Weisberg: Ironically, given the controversy about this original appointment because of his ties to Trump and even Giuliani, the general view is that Berman has been very fair and nonpartisan and, most notably he seems to have won the respect and loyalty of the line prosecutors.

Sklansky: That is my impression as well. And if anything his reputation among prosecutors and former prosecutors is even stronger now than it was before Friday evening.

What do you expect to happen to the cases Berman was focused on?

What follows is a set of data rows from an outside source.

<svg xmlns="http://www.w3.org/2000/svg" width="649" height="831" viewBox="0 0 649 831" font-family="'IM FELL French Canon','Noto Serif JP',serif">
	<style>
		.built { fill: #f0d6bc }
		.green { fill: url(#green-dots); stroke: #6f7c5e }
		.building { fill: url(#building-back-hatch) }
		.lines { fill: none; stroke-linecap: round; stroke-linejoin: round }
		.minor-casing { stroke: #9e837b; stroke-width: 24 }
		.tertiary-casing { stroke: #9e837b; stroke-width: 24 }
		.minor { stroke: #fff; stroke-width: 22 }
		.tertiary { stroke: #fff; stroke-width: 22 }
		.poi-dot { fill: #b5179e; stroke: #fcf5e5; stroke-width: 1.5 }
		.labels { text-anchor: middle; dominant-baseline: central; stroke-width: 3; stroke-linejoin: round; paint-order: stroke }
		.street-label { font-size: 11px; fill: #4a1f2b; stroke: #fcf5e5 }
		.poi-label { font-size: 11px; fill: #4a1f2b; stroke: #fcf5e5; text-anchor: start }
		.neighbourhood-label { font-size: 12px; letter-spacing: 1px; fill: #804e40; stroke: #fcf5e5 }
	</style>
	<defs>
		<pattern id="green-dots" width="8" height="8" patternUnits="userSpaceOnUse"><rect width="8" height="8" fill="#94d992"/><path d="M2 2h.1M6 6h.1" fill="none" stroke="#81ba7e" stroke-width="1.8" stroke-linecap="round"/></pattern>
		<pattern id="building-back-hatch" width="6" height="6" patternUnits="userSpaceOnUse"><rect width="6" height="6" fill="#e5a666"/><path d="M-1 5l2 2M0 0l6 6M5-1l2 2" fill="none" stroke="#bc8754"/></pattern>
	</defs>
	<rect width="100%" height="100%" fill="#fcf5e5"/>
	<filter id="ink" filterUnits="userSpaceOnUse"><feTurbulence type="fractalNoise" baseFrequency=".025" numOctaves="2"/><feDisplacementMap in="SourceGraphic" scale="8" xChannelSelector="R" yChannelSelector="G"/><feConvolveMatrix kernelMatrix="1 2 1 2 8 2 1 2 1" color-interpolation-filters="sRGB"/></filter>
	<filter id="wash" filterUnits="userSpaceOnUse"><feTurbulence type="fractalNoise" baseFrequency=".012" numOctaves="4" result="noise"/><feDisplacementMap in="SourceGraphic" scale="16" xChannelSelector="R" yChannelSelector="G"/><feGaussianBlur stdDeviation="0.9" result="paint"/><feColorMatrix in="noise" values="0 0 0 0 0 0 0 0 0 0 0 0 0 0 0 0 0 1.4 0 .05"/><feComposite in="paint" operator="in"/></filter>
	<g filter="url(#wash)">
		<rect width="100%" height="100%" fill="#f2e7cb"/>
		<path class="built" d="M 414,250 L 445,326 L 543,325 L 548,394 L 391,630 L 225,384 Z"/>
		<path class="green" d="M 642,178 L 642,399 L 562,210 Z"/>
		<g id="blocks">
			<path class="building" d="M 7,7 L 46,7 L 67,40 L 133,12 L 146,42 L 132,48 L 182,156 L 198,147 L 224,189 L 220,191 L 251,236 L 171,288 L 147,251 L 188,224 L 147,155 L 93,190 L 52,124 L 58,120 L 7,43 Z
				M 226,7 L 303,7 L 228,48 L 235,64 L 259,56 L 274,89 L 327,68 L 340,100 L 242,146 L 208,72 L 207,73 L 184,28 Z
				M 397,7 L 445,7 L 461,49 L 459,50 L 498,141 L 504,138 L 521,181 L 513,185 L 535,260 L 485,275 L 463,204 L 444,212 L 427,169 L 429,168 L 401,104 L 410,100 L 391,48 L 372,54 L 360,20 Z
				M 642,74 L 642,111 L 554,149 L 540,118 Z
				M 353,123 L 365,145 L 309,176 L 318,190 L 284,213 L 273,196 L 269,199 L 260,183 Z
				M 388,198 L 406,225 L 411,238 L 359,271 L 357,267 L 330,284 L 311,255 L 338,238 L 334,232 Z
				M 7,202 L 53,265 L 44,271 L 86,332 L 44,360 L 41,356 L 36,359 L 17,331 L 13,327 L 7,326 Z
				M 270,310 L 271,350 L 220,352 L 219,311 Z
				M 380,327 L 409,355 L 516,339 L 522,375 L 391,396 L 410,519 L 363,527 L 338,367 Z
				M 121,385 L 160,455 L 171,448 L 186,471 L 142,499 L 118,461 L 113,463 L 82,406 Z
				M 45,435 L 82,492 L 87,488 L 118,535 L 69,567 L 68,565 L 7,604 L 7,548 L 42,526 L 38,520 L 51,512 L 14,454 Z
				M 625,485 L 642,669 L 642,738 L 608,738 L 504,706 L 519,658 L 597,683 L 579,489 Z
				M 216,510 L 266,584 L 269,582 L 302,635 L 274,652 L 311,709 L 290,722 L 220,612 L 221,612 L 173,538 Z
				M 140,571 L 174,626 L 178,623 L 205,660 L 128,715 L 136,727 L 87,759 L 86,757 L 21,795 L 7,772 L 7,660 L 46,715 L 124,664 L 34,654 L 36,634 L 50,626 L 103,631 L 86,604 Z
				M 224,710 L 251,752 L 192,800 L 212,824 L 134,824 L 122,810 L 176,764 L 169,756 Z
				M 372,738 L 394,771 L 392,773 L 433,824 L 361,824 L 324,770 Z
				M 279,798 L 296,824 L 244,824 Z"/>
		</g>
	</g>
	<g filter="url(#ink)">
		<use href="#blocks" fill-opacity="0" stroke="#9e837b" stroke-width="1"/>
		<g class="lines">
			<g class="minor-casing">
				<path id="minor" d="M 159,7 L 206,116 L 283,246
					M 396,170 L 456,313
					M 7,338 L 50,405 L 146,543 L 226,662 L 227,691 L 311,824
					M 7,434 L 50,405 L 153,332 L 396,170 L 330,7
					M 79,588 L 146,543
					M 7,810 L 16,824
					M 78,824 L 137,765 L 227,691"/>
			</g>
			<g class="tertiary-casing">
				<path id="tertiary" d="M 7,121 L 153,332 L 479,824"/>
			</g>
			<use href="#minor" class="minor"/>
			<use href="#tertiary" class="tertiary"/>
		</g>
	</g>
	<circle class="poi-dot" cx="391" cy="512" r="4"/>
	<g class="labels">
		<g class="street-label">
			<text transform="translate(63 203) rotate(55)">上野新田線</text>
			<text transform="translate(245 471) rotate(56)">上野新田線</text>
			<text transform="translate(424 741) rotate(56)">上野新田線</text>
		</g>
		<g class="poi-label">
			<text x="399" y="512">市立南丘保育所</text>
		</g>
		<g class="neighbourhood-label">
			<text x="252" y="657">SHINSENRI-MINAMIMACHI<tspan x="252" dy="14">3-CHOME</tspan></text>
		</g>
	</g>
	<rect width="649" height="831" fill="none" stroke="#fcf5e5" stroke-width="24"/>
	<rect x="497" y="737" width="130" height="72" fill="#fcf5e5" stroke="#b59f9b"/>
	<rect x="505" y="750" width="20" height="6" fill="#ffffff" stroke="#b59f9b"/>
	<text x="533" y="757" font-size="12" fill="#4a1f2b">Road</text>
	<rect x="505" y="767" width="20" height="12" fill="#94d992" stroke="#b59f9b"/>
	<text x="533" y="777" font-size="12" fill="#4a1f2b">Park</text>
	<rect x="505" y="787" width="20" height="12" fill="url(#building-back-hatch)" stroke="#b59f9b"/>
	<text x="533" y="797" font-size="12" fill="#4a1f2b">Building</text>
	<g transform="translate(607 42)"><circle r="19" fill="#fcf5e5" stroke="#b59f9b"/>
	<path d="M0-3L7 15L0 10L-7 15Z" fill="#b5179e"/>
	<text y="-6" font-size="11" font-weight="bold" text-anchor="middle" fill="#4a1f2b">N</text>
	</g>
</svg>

Weisberg: Perhaps Berman squeezed out a small victory when Barr appointed Strauss so that investigations will continue, at least for the next few months. Barr will be under great scrutiny if he tries to intervene. So, if Barr wants to thwart an investigation, it will require a Trump second term and a new appointee.

Sklansky: I agree. Now that Strauss is taking over, instead of the outsider Barr initially tried to bring in, it’s much more likely that the office’s cases will proceed uninterrupted. It could be more than a small victory.

David Alan Sklansky, a former federal prosecutor, is the Stanley Morrison Professor of Law and Faculty Co-Directory of the Stanford Criminal Justice Center. He is the author of Democracy and the Police (Stanford University Press 2008), and he writes regularly about criminal procedure and law enforcement. Robert Weisberg is the Edwin E. Huddleson, Jr. Professor of Law and Faculty Co-Director of the Stanford Criminal Justice Center. His scholarship focuses on criminal law, criminal procedure, white collar crime, and sentencing policy.